In that same meeting, Kahlon said he supported the expansion of settlement construction in the West Bank, even outside of the settlement blocs. "There is construction outside of the blocs, and it is being built at an awe-inspiring speed. Should I tell you this is stopping? The answer is no," Kahlon said.

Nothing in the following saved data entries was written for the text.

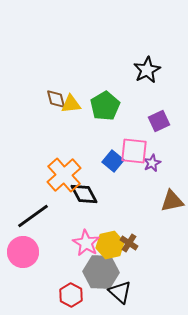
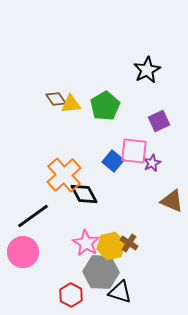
brown diamond: rotated 20 degrees counterclockwise
brown triangle: rotated 35 degrees clockwise
yellow hexagon: moved 1 px right, 1 px down
black triangle: rotated 25 degrees counterclockwise
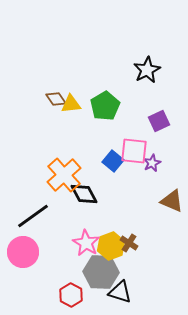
yellow hexagon: rotated 8 degrees counterclockwise
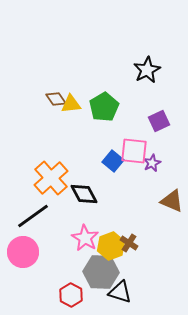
green pentagon: moved 1 px left, 1 px down
orange cross: moved 13 px left, 3 px down
pink star: moved 1 px left, 5 px up
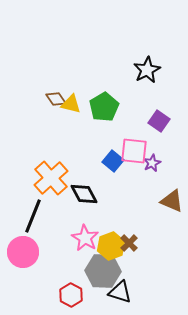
yellow triangle: rotated 20 degrees clockwise
purple square: rotated 30 degrees counterclockwise
black line: rotated 32 degrees counterclockwise
brown cross: rotated 12 degrees clockwise
gray hexagon: moved 2 px right, 1 px up
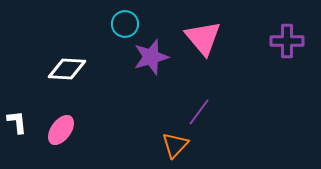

Given that he, Bennett, and Netanyahu control a very durable plurality of 54 seats in the Knesset, the Israeli center-left is irrelevant from a policy-making point of view and will be for quite some time.



 

oberliner

(58,724 posts)
41. In what universe is Ya'alon "supposedly moderate" ?
Wed Mar 25, 2015, 03:04 PM
Mar 2015

Where do you get your information about Israeli politics from?

 

geek tragedy

(68,868 posts)
42. I meant Kahlon, who is actually just as extreme as Netanyahu.
Wed Mar 25, 2015, 03:09 PM
Mar 2015

And Ya'alon, for that matter.

Israeli

(4,485 posts)
39. No, it wont ...
Wed Mar 25, 2015, 03:02 PM
Mar 2015
" But they can't go on biting off their noses to spite their faces forever. "

I would not bet on that if I were you LeftishBrit.